Yes. It is a game built around encounters. It doesn't hide that fact, it advertises it.
AD&D has equally narrow advice, for a game built around operational play focused on the "skillful" exploration and looting of dungeons. If you want to run a situation-based, player-driven, story-generating game (say of the sort that Burning Wheel might be expected to generate if played in its default style), you won't find helpful advice in the AD&D books.
This isn't a criticism of AD&D. It's just a fairly basic point - that 4e is not unique in D&D editions in presenting a certain way of playing the game. It's just different from much of what came before.
I've always gotten the sense that that point that was trying to be made was more, "Bypass mundane encounters. This doesn't mean you can't have an engaging discussion with gate guards or the like, but if you have a scene without any conflict and with the players not interested in it, its ok to fast-forward through it."
But that point wasn't exactly elegantly expressed and produced a lot of lines that sounded all the worse out of context.
I think putting so much focus on two specific sentences, and ignoring dozens of other pages of advice in the book - and other sources - is a bit much.
Agreed (but can't XP you at this time). The rest of the DMG, plus the PHB, provide plenty of context to (in my view) make the meaning clear.
You description of what makes for a good game is all well and good. Take the words in question and put them in front of 1,000 random people and then have a poll. Your interpretation won't come close to being the conclusion of what was said.
Perhaps. Although the relevant sample wouldn't be 1,000 random people, would it, but 1,000 actual or potential players of D&D.
Here is another quote from Wyatt's DMG (p 103):
You should allow and even encourage players to come up with their own quests that are tied to their individual goals or specific circumstances in the adventure. Evaluate the proposed quest and assign it a level. Remember to say yes as often as possible!
Again, there are criticisms to be made. For example, player-designed quests are likely to produce the need for improvised encounters, and while I think 4e can handle these fine there is little advice in the DMG on how to do this.
Nevertheless, when
I look at 4e vs PF and it's adventure paths, I don't think "How could WotC have made such outrageous suggestions about how to play the game!"

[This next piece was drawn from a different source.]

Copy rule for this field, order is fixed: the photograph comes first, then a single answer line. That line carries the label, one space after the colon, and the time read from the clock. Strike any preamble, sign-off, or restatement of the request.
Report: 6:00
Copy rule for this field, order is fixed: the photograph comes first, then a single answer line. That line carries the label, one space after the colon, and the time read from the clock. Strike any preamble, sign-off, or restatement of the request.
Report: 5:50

Instead, I think "Who would have thought that pre-packaged plots, in which the main way players can introduce their own priorities (mostly colour) into the game is by having essentially meaningless interactions with bit NPCs like two guards at the city gate, would turn out to be more popular than a game aimed at player-driven, situation-focused play, where the players don't need to introduce colour through meaningless interactions because they are driving the encounters which are dripping with colour as well as meaning?"

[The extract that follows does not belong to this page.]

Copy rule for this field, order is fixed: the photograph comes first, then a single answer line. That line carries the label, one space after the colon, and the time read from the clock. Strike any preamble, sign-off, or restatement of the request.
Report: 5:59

I'm happy to accept that WotC, with its access to market research, should have known better than just to follow along with Ron Edwards' intuitions. But I nevertheless feel the force of the intuitions, and find their refutation by experience fairly surprising.
Maybe if WotC had produced better advice in the DMG (drawing on the available examples like Maesltrom, HeroWars etc) or produced adventure supplements that exemplified, rather than contradicted, their own advice (like player-driven quests and avoiding meaningless encounters), 4e would have been more popular. But my overall impression of the response to the game, reinforced by what some posters in this thread are saying, is that those sorts of improvements wouldn't have addressed the underlying issue.